▶ **Action item**
Copy out exactly the lines that begin with the one containing "neck: (1000, 711)" and continue until the last line of the material.

▶ **Given data**

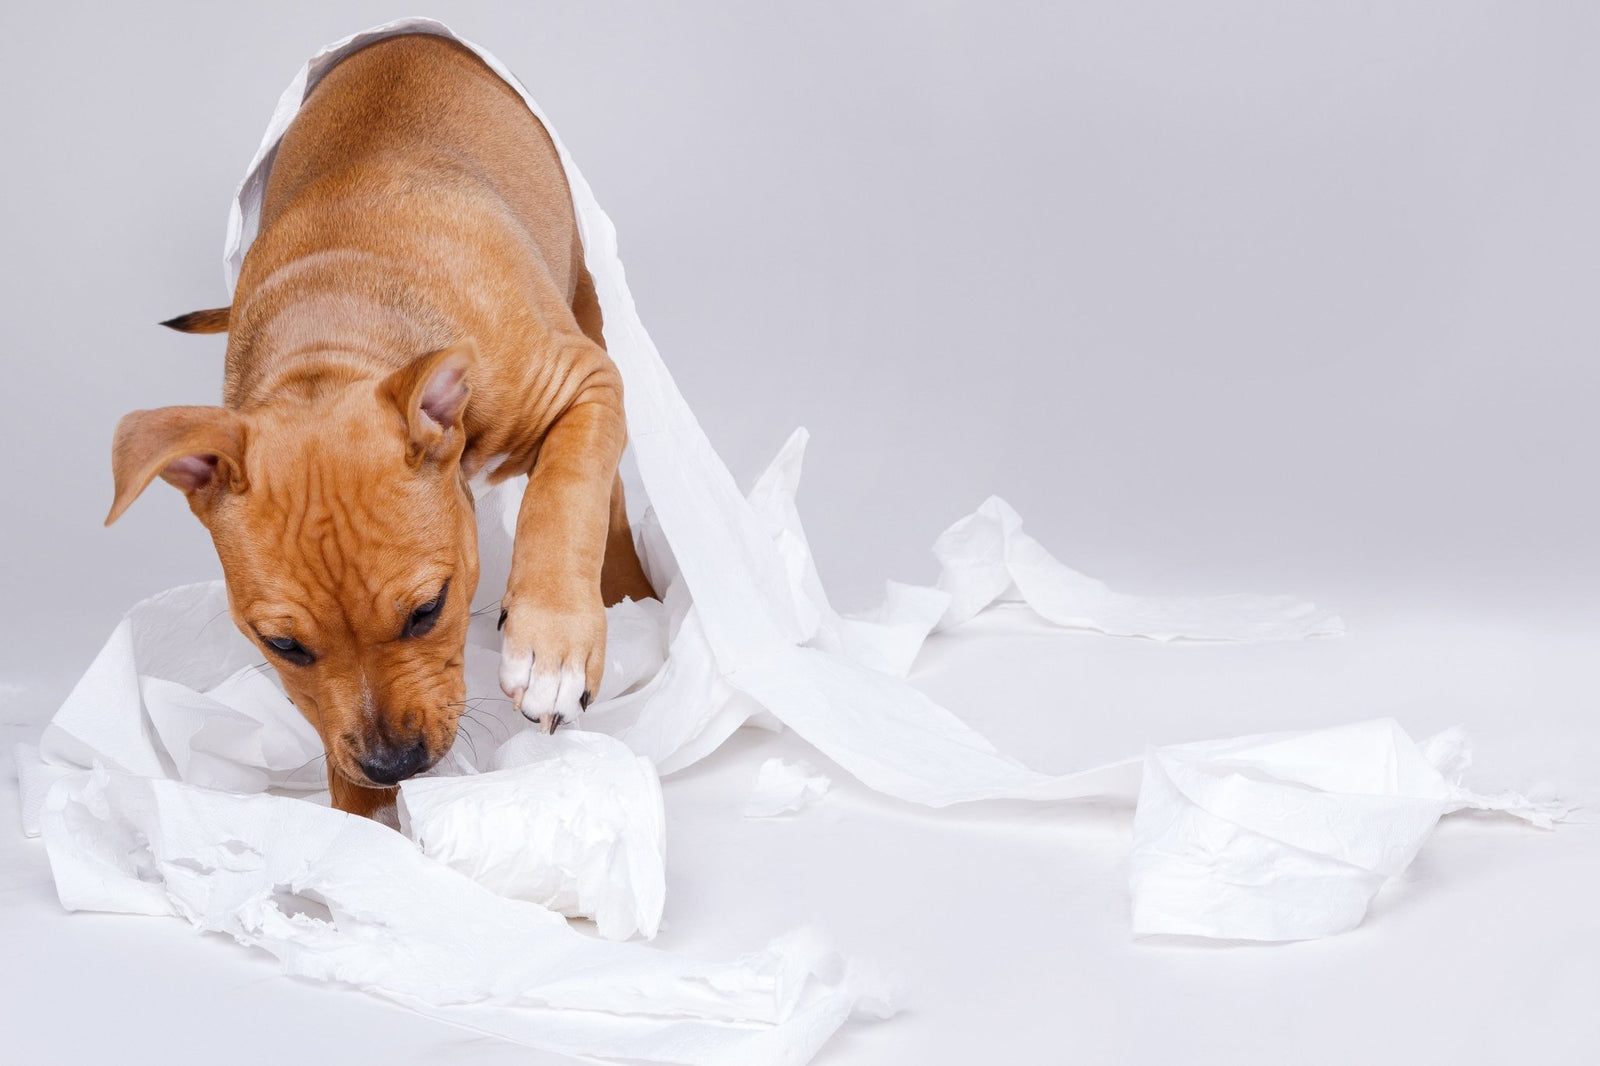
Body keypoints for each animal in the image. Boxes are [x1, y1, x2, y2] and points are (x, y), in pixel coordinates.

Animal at [108, 33, 656, 813]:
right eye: (283, 646)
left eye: (428, 610)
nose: (393, 763)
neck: (334, 333)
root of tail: (411, 36)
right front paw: (360, 827)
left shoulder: (585, 381)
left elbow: (565, 491)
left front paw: (550, 646)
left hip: (587, 307)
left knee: (601, 491)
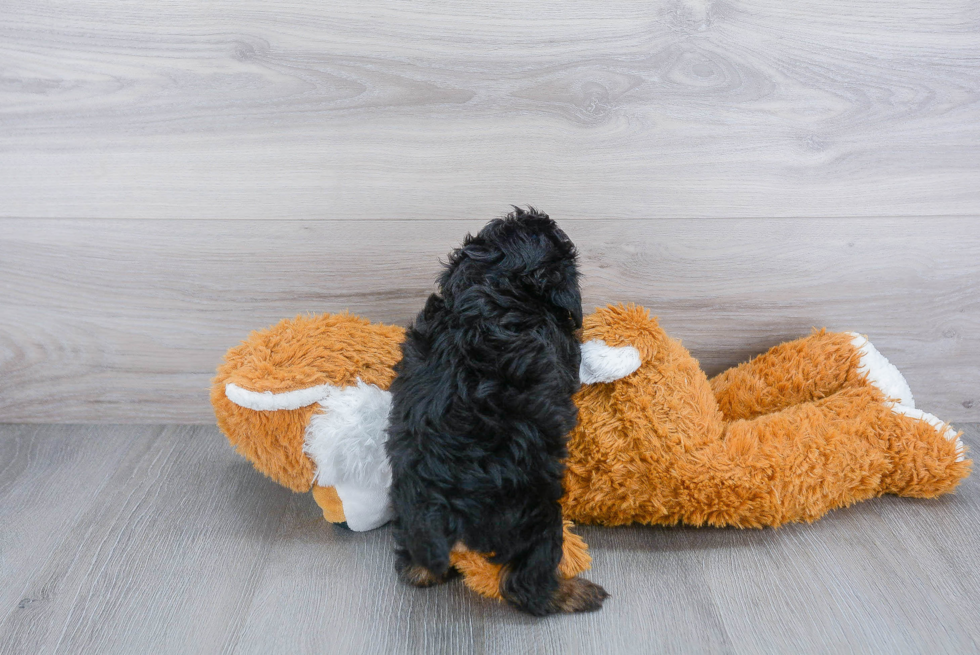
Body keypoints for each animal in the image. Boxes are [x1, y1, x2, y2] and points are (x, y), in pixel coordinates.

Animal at [386, 209, 608, 616]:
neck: (492, 284)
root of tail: (444, 503)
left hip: (409, 507)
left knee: (415, 567)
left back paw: (420, 568)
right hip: (533, 512)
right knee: (524, 584)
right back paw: (575, 593)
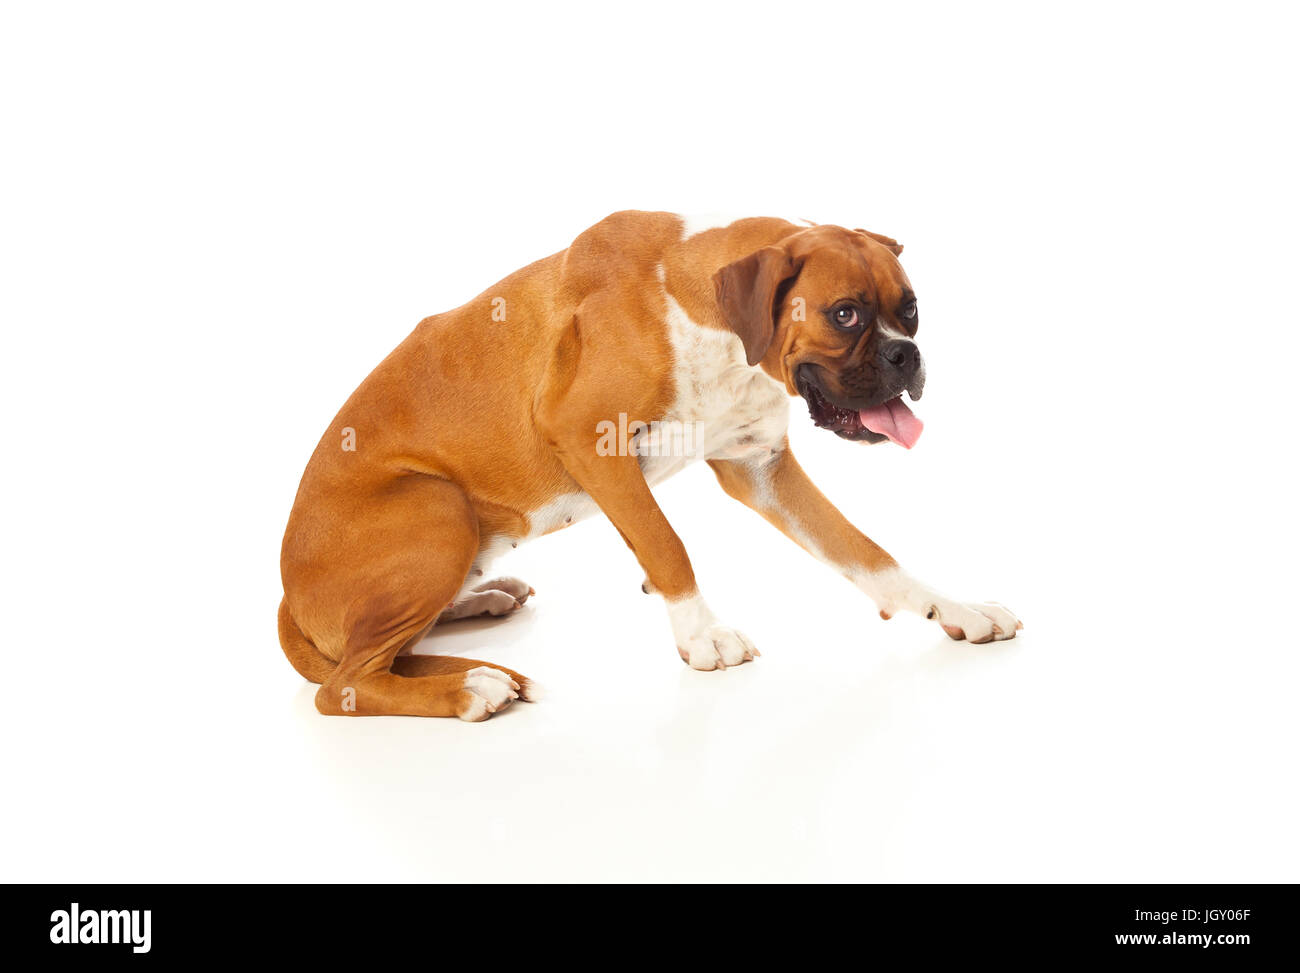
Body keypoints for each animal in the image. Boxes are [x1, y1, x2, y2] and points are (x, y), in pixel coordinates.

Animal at [279, 213, 1019, 712]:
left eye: (911, 311)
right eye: (845, 315)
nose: (907, 356)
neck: (712, 318)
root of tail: (286, 598)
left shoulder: (762, 470)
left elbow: (866, 552)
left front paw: (955, 608)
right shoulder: (588, 439)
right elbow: (666, 543)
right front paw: (703, 634)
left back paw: (483, 601)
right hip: (440, 509)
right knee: (344, 684)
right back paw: (470, 688)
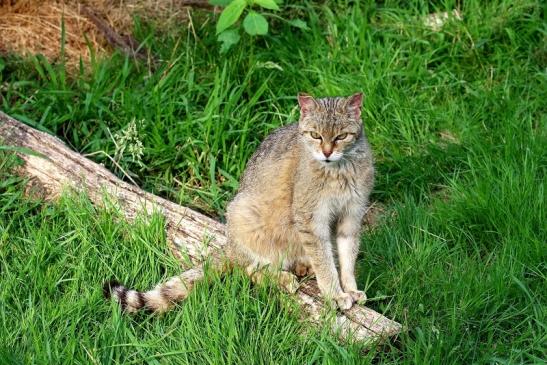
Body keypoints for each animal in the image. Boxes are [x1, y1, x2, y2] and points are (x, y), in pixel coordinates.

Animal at [104, 91, 374, 310]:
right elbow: (325, 263)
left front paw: (349, 288)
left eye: (341, 136)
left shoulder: (351, 215)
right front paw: (335, 294)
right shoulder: (310, 218)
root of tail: (230, 245)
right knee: (252, 270)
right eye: (316, 135)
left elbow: (347, 258)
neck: (340, 170)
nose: (327, 152)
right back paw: (284, 278)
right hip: (246, 218)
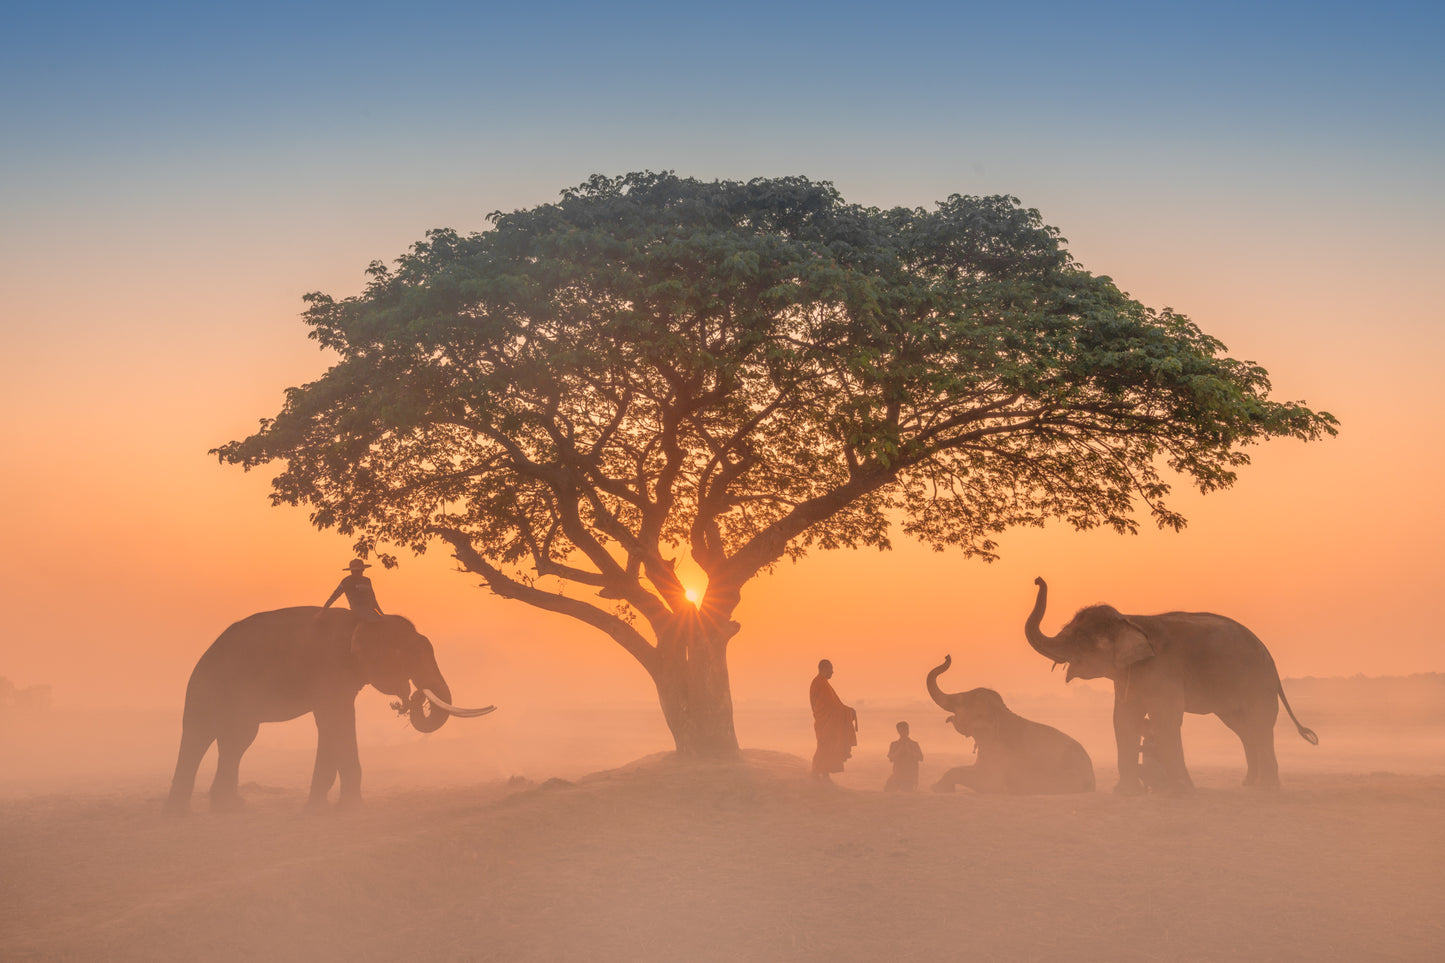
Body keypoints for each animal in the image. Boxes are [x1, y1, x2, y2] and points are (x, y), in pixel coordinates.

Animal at [166, 607, 494, 813]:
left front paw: (318, 807)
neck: (364, 619)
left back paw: (230, 807)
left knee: (236, 742)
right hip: (209, 689)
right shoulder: (329, 668)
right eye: (410, 654)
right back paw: (180, 812)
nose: (412, 696)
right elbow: (336, 721)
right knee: (200, 737)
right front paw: (349, 809)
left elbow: (330, 726)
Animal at [926, 655, 1095, 794]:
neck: (1000, 711)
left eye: (961, 702)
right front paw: (936, 787)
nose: (947, 657)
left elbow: (988, 783)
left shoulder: (999, 753)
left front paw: (938, 788)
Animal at [1023, 577, 1317, 794]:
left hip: (1258, 682)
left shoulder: (1163, 671)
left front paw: (1182, 790)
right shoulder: (1129, 676)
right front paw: (1125, 793)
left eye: (1081, 638)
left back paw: (1268, 788)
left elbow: (1165, 718)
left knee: (1259, 725)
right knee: (1243, 728)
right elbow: (1124, 719)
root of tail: (1270, 659)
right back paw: (1250, 785)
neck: (1130, 619)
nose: (1037, 579)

▶ **Solution**
neck: (1000, 711)
left eye: (961, 702)
right front paw: (936, 787)
nose: (947, 657)
left elbow: (988, 783)
left shoulder: (999, 753)
left front paw: (938, 788)
Animal at [1023, 577, 1317, 794]:
left hip: (1258, 682)
left shoulder: (1163, 671)
left front paw: (1182, 790)
right shoulder: (1129, 676)
right front paw: (1125, 793)
left eye: (1081, 638)
left back paw: (1268, 788)
left elbow: (1165, 718)
left knee: (1259, 725)
right knee: (1243, 728)
right elbow: (1124, 719)
root of tail: (1270, 659)
right back paw: (1250, 785)
neck: (1130, 619)
nose: (1037, 579)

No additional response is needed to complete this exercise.